My eyes welled up as I took in the depth of this man’s sorrow. Jack and Soy both scooched to the edge of their chairs. We all leaned in a little closer to join in a more intimate circle of trust, understanding and compassion. I asked the friendly man to tell us more about his son. Signaling with a little wave, he introduced himself.


“I’m Paul,” and he took a knee and joined our circle. “Well, Zachary was in the Army and they were just great. They could have discharged him, but they helped him instead. He had 100 days clean. He was so happy. He had just met someone and called to tell me ‘I found my T-bone!’ which is my nickname for his Stepmom sitting over there. He went on leave, and then I got the call, ‘He didn’t make it.’” Paul allowed the tears to stream down his ruddy, sunburnt cheeks without wiping them away. “Please, whatever you do, write this book, you could help a lot of people. Here, let me give you my number, you call me any time.”

And in that moment, I knew. I knew that I was destined to write about my sober journey and experience as a Recovery Coach. The message was loud and clear; from a complete stranger I received my marching orders. I promised Paul Morse on that day, August 11, 2020, that I was going to call him when the book was published and send him the first copy.


Now, in all my years of sobriety, I have had some incredible moments and experiences. I have actually come to believe that coincidences are God’s way of winking at us. But this was more than just a coincidence; this moment was like a spiritual 2-by-4. Jack likened it to a geological phenomenon, a Fulgurite, which occurs when lightning strikes the beach. A moment in time crystalized by the forces of nature. We all felt it.


Oddly enough, I had an intuition earlier in the week when Jack and I first started bouncing around book ideas. It came as a flash of a thought when I looked up towards the clouds in the sky followed by a deep, inner knowing that collaborating with my son was somehow part of the plan. It dropped into place and it all came full circle. My sober journey began as a single mom when Jack was just an 8 year old boy. I knew the undertow of this disease was taking me out, and the fear of losing a grip, not being able to function as his mother, was what tugged at my heart the most to get help. Now, here we were together, 21 years later, looking back in retrospect pondering and shaping how my experience might benefit others. Getting sober takes work, but helping others is the unexpected and ultimate gift.

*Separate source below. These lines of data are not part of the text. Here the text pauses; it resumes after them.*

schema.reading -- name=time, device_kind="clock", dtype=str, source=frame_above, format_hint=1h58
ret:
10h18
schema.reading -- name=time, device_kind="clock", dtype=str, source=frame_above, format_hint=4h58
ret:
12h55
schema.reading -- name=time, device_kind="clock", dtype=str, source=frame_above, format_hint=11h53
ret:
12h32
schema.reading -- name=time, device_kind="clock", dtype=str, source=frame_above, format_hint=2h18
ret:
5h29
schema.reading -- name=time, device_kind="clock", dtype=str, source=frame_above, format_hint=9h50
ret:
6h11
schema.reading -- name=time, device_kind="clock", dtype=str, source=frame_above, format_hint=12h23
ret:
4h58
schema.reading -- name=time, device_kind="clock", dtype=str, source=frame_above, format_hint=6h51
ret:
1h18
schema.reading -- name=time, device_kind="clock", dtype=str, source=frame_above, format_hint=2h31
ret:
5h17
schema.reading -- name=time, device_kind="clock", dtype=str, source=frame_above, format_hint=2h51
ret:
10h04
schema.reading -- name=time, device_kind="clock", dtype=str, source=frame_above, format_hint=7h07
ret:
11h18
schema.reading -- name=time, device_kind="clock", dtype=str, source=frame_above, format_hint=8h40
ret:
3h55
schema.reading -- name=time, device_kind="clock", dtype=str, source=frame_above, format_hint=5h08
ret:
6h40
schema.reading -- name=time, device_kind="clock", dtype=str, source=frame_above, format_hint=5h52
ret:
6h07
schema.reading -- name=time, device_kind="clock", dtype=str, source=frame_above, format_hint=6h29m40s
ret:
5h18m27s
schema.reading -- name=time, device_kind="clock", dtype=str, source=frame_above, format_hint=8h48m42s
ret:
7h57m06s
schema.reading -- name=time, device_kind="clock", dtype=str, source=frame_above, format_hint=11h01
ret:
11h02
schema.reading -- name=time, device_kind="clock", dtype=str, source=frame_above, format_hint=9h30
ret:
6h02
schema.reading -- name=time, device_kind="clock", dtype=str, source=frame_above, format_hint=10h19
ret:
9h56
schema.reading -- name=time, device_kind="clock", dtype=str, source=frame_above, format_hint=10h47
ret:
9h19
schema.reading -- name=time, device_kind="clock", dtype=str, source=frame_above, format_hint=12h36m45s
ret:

Writing a book has been one of the most challenging undertakings I have embarked upon. It is unbelievably hard to sit with myself and not doubt whether or not the final chapters are going to be good enough. I know that’s old thinking, but it’s so tough to combat sometimes. I’m going at a snail’s pace, but I’m making progress and I guess that’s what matters. Meryl Streep once said, “Put blinders onto those things that conspire to hold you back, especially the ones in your head.” That is my mantra. One day at a time.